The prevalence of cold calls and text messages and the huge trade in claims data, combined with heavy TV and radio advertising, means that everyone is aware of how to pursue a claim, but often, it is the claim that pursues them. Frequently, a claimant will be contacted about a sum of money which has been set aside for them and is waiting to be claimed. Of course, a positive response by a would-be claimant is not the same as confirming an intention to actively pursue a claim for personal injury to trial.
Also, individuals who have responded positively to a cold call or a text will frequently get cold feet when they realise that, in fact, this might not be easy money after all. Some claimants will get cold feet through pressure in the litigation process; others will fall away even before a CNF is submitted.

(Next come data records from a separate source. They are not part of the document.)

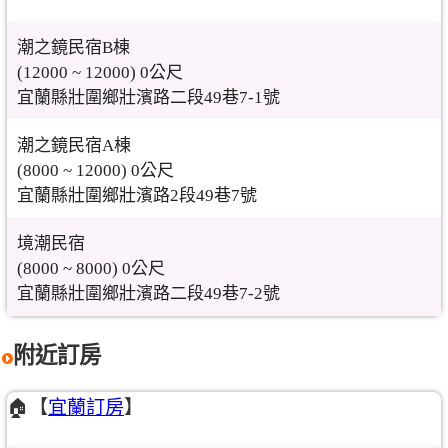
潮之鏡民宿B棟
(12000 ~ 12000) 0公尺
宜蘭縣壯圍鄉壯濱路二段49巷7-1號
潮之鏡民宿A棟
(8000 ~ 12000) 0公尺
宜蘭縣壯圍鄉壯濱路2段49巷7號
境潮民宿
(8000 ~ 8000) 0公尺
宜蘭縣壯圍鄉壯濱路二段49巷7-2號
附近訂房
🏠【
宜蘭訂房
】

Tackling late notified claims (LNC)
By the very nature of a LNC, a claimant will not have actively pursued the claim themselves and like their solicitors, will be anticipating an early offer of settlement. However, when an unmotivated claimant realises that the process is not as easy as it first sounded, they are more likely to abandon their claim, especially when the promised money seems illusory. A lengthy claim process and rigorous cross examination will not have been part of the ‘sell’ to the claimant and, faced with such obstacles, a claim is far more likely to be withdrawn. This process means that such claims have a much longer lifecycle and involve extra work for the claimants’ solicitor, therefore having a detrimental impact of profitability within the new fixed recoverable costs regime.
By focusing on the evidence of each claim, it is possible to build up a backdrop against which the claimant will find it increasingly difficult to satisfy the court on the balance of probabilities that an injury was sustained. Whilst a claimant may seek to impress the court with their oral evidence, this needs to be tested against the objective documentary evidence available and will often be the key starting point in determining the issues. The comments of LJ Moore-Brick in Goodman v Faber Prest Steel 2013 EWCA Civ 153 provides strong authority for such a proposition:
“..it is generally acknowledged that it is difficult even for experienced judges to decide by reference to the witness's demeanour whether his evidence is reliable. Memory often plays tricks and even a confident witness who honestly believes in the accuracy of his recollection may be mistaken. That is why in such cases the court looks to other evidence to see to what extent it supports or undermines what the witness says and for that purpose contemporary documents often provide a valuable guide to the truth.”
In determining the claimant’s ability to prove their injury claims, it is the paper trail which is of importance, although other questions such as the extent of prognosis (the more extensive the injury the harder it is to explain the delay), consistency and credibility also remain important factors.
Why go to this effort? Well, there is a crucial long-term benefit. By robustly applying a tried and tested LNC strategy, claimant solicitor behaviours will be altered and the appetite for pursuing a claim without a claimant on board will be considerably reduced. And so in time, whilst we are unlikely to see wholesale changes in the way cases are farmed, we may curb some of the more errant behaviours and abuses in play at present.